Latest official stats suggest the Chinese economy is on a steady growth within proper range in April, as the National Bureau of Statistics (NBS) briefed on Wednesday.
Steady industrial development
Growth in China’s industrial output settled at 5.4 percent in April as compared to 8.5 percent in the previous month, pointing to overall steadiness in the world’s second-biggest economy fighting against Washington’s hefty tariffs, NBS said in a statement.
In the first four months of 2019, the year-on-year growth rate of industrial output came in at 6.2 percent, in line with a full-year average reading of 2018.

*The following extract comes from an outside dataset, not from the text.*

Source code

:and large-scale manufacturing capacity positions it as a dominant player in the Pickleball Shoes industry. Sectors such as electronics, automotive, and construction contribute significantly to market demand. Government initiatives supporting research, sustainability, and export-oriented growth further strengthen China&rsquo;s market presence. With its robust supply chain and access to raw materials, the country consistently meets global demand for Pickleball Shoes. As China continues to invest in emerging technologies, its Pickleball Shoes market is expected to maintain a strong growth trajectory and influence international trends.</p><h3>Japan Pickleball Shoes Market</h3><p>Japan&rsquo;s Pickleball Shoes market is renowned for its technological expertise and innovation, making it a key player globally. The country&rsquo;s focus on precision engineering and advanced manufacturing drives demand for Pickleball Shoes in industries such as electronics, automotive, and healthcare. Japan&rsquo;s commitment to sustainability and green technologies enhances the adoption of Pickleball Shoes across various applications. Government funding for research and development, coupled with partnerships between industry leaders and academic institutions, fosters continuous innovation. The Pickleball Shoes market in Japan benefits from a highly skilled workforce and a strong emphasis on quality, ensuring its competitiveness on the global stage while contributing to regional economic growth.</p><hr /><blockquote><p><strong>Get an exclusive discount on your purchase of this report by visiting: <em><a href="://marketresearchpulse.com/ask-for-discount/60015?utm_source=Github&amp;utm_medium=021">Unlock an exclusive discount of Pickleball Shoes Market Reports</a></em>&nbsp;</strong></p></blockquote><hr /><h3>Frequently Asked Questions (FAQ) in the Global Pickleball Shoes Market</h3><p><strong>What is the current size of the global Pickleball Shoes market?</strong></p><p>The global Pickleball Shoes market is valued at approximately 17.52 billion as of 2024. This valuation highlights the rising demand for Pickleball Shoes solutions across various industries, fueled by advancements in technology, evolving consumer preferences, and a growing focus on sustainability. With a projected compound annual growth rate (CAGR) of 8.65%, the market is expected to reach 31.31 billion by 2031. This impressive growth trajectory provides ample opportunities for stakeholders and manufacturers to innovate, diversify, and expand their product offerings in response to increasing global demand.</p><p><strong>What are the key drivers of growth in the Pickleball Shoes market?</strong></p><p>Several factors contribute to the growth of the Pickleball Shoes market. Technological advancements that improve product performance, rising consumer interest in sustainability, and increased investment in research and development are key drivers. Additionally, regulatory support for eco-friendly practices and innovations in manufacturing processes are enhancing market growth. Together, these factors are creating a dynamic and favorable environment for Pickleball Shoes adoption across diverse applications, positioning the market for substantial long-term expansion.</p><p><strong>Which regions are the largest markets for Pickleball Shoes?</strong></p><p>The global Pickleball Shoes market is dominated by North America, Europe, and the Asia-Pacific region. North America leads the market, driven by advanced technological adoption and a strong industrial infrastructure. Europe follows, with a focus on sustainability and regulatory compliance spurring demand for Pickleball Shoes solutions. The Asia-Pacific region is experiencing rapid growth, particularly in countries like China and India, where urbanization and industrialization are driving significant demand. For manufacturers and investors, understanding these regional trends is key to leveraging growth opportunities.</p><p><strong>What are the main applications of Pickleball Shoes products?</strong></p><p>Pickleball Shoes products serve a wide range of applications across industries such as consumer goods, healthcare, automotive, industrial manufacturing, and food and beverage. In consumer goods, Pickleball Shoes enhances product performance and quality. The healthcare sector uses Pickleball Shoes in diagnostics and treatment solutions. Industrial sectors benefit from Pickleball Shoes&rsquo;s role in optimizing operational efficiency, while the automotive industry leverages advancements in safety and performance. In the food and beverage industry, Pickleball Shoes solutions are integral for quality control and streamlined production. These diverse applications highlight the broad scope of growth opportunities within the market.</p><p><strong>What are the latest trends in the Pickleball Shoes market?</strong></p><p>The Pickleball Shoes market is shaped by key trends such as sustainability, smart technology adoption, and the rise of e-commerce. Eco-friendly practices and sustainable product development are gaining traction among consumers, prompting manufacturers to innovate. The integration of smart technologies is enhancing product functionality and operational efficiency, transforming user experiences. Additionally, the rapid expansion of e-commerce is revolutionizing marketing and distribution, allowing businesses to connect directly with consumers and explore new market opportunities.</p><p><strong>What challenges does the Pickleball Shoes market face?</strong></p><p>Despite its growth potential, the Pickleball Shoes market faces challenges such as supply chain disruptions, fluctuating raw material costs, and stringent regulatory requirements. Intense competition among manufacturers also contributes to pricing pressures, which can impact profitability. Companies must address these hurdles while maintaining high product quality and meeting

The production and supply of electricity, thermal power, gas, and water went up 9.5 percent year on year in April, while output growth of the mining sector climbed by 2.9 percent, a slight fall of 1.7 percent from March.
Ownership analysis indicated that in the same month, industrial output of state-holding enterprises and share-holding firms went up six percent and 6.3 percent, respectively, compared with a 5.1 percent gain in that of enterprises funded by private investors.
Industrial output, officially called industrial value added, is used to measure the activity of designated large enterprises with an annual turnover of at least 20 million yuan (about 2.9 million U.S. dollars).
Robust growth of online retail sales
China’s online retail sales maintained robust growth over the preceding four months, growing by 17.8 percent from one year earlier at 3.04 trillion yuan (442.79 billion U.S. dollars), with physical commodity sales surging 22.2 percent and accounting for 18.6 percent of the total online sales, according to NBS on Wednesday.
Data also showed consumption in rural areas climbed 7.8 percent last month, outpacing a rise of 7.1 percent in urban regions and the catering industry reported an 8.5-percent year on year increase in revenue.
The retail sales of consumer goods in the first four months saw an eight percent year on year increase in April, reaching 12.84 trillion yuan.
The investment in the first four months remained stable as real estate and fixed-asset (excluding rural household) investment expanded 11.9 and 6.1 percent compared from the same period a year earlier respectively, with the investment in high-tech manufacturing rose by 11.4 percent year-on-year, 5.3 percentage points higher than that of the total investment.
The total value of imports and exports saw continued growth in April at 2.51 trillion yuan, 2.7 percentage points lower than that of the previous month and 6.5 percent higher than that of last year, respectively.
A vibrant economy of China
Some growth figures were seen slightly down compared with those in March, especially the industrial growth which dropped some 3.1 percent point.
NBS spokesperson Liu Aihua explained that’s partly because of China’ largest value-added tax cuts starting April. Manufacturing and high-tech industries are expected to benefit most from that.
At the same time, the Chinese economy is growing more vibrant. Data suggests private sectors are gaining more vigor in the first four months with the productivity largely improved.
When talking about whether the escalation of China-U.S. trade frictions and the additional tariffs could impact the Chinese economy, the spokesperson noted the overall growth would not change as the country is more capable to resist external risks. This is due to the better resilience, great vigor and immense potential of the Chinese economy.
China is at the current stage ramping up assistance for the economy via a mixed bag of stimulus policies as uncertainties still loom over global economy, as a result of which the country’s GDP growth stood firm at 6.4 percent in Q1, level with that of Q4 2018 and within the annual government target of 6-6.5 percent.